Weltpremiere von Max Richters „Sleep“: Durch den Applaus geweckt
Beim Festival MaerzMusik in Berlin wurde Max Richters „Sleep“ die ganze Nacht über gespielt. Das Publikum schlief dazu auf Pritschen.
Manche reisen an wie zu einem Campingurlaub. Andere haben die Bitte, einen Schlafsack mitzubringen, lässig ignoriert: Man wird sie doch nicht im Kalten liegen lassen?! Sie sollen recht behalten: Die Veranstalter des Berliner MaerzMusik-Festivals haben sich Mühe gegeben, das ehemalige Heizkraftwerk Mitte, sonst eher Kulisse für kühle, elektronisch-industrielle Klangwelten, für die Weltpremiere von Max Richters achtstündigem Stück „Sleep“ gemütlich zu machen: Ein Streetfood-Wägelchen im Erdgeschoss verkauft Ratatouille. Im Konzertraum strahlt ein Kronleuchter von der Decke. 420 Feldbetten stehen im Raum verteilt. Und ein paar Decken kann man eben doch leihen.
Vor einem halben Jahr veröffentlichte der Post-Klassik-Komponist sein Manifest zur Nacht als Download – eine eingedampfte Fassung gibt es in Form des Albums „from Sleep“. Mit dem Stück will Richter daran erinnern, wofür die Nacht da sein sollte: für den Schlaf. Seine Ambient-artige Komposition bezeichnet Richter im Interview als Einladung, abzuschalten: „Neue Technologien sind toll, doch sie stimulieren endlos unsere Neugierde
Die Kehrseite ist, dass man sich für Auszeiten bewusst entscheiden muss.“ Kommunikationsmöglichkeiten rund um die Uhr sorgen dafür, dass eben nicht nur unsere elektronischen Endgeräte, sondern wir selbst in einem Always-on-Modus sind.
Von dem Anspruch, immerzu vernetzt zu sein, kommen auch die Veranstalter nicht weg: Bei der Einführung erklären sie, dass es heute an diesem Ort ausnahmsweise WLAN gibt und man unter #OneWorldSleep seine Eindrücke teilen kann. Das allerdings scheint kaum jemanden zu interessieren. Die Leute machen, was man eben macht vor dem Einschlafen: Zähne putzen, der Freundin den Rücken kratzen. Das Publikum ist gemischt, der Altersdurchschnitt niedriger als sonst bei Klassikkonzerten. Viele sind allein da, manche mit Freundes- oder Familienverband. Feldbetten werden zusammengerückt. Fremde lächeln einander an, die Stimmung ist freundlich.
Anfangs stehen ein paar Versprengte vor der Bühne und gucken Richter und seinem Streicherensemble beim Musizieren zu. Doch bald folgen alle dem Sog des Bettes, bei einem kleinen Rundgang um 1.30 Uhr überall verrenkte Gliedmaßen und wunderbar entspannte Gesichtszüge. Morgens um halb sieben ein ähnliches Bild. Viele lassen sich vom erst spärlichen – schließlich dösen die meisten noch –, dann anschwellenden Applaus um acht Uhr wecken.

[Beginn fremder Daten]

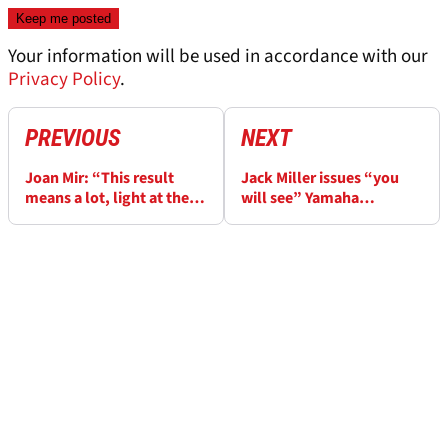
Your information will be used in accordance with our
Privacy Policy
.
PREVIOUS
NEXT
Joan Mir: “This result
Jack Miller issues “you
means a lot, light at the
will see” Yamaha
end of the tunnel”
prediction for Thai
MotoGP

Im Zuge seiner Arbeit hat Richter sich mit dem Neurowissenschaftler David Eagleman über die Wirkung von Klängen auf den Schlaf ausgetauscht – und dabei erfahren, dass repetitive Sounds und niedrige Frequenzen dem Tiefschlaf zuträglich sind. Doch auch wenn „Sleep“ so lang ist wie eine ideale Nachtruhe: Eine Schlafhilfe will das Stück nicht sein – „eher ein kreatives Experiment, wo sich Musik und der schlafende Geist treffen“, so Richter.
Dazu kann man bei dieser Performance tatsächlich Beobachtungen anstellen. Bemerkenswert erscheint etwa, dass viele Köpfe sich doch noch mal kurz aus dem Schlafsack recken, als die Sopranistin zu wortlosem Gesang ansetzt. Offenbar sind wir doch programmiert, bei der menschliche Stimme genauer hinzuhören. Freunde berichteten, dass ihr Zeitgefühl ihnen ein ziemliches Schnippchen geschlagen hat: Gefühlt hingen sie ewig in der hypnagogen Halbschlafphase fest, doch die Zeit ist trotzdem viel zu schnell vergangen.
Nach Kommunikation steht morgens den Wenigsten der Sinn. Das Frühstücksangebot vor Ort wird weitgehend ignoriert, die Menschen stolpern in den sonnigen Morgen hinaus. Später in der U-Bahn kämpft ein junger Mann mit zufallenden Lidern. So verschwörerisch, wie er grinst, als sein Blick auf meinen Schlafsack fällt, war er wohl auch dort.